[Saved data entries]
— Start —
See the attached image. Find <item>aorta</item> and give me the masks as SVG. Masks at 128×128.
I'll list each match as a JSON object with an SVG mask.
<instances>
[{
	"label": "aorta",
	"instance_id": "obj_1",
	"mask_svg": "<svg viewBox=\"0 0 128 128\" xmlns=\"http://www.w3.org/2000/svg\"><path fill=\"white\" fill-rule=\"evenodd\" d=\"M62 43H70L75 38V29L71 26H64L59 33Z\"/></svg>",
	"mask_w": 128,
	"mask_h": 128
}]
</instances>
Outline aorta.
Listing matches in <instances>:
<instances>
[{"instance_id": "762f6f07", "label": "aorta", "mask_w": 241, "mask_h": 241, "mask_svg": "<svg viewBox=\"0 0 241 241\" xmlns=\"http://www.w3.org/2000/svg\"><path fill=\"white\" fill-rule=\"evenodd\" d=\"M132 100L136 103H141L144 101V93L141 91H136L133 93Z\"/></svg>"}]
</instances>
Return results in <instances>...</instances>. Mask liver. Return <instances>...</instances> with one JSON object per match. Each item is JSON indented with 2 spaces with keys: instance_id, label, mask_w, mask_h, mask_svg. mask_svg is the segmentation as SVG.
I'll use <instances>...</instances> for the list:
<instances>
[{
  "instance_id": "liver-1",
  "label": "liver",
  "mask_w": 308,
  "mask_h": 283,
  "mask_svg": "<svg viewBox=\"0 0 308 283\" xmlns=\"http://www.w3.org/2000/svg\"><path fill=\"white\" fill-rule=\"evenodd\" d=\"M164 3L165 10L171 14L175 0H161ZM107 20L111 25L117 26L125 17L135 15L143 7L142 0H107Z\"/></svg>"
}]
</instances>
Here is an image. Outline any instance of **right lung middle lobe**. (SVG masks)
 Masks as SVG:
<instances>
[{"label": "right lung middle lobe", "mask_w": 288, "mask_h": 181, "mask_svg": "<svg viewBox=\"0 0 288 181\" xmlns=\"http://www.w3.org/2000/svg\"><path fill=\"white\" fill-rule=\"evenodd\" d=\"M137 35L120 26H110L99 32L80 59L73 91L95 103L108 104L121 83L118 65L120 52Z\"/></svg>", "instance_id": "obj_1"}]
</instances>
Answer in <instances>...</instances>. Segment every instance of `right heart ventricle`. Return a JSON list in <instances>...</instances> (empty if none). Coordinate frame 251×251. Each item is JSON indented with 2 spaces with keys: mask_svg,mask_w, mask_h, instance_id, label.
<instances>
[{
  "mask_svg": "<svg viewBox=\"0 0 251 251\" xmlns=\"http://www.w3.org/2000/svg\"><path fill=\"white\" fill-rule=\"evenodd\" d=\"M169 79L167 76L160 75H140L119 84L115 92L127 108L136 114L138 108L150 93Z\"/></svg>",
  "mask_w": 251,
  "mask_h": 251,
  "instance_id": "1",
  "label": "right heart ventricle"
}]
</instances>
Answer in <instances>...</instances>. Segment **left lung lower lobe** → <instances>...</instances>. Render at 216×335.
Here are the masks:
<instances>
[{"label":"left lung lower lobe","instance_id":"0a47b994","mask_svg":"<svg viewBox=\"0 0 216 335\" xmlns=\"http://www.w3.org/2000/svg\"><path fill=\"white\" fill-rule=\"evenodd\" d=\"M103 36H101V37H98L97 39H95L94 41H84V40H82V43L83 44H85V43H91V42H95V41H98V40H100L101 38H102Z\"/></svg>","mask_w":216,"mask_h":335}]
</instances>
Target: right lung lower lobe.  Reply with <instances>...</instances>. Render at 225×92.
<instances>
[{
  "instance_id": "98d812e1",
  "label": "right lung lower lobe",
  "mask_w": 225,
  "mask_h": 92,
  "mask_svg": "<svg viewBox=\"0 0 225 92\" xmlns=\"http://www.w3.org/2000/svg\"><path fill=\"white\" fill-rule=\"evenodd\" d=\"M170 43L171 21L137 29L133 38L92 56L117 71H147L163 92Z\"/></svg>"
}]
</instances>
— End —
§ **STATED PROBLEM**:
In how many lines of the entries above does the word "Return" occur? Reply with the number alone.

§ **ANSWER FOR THIS EXERCISE**:
2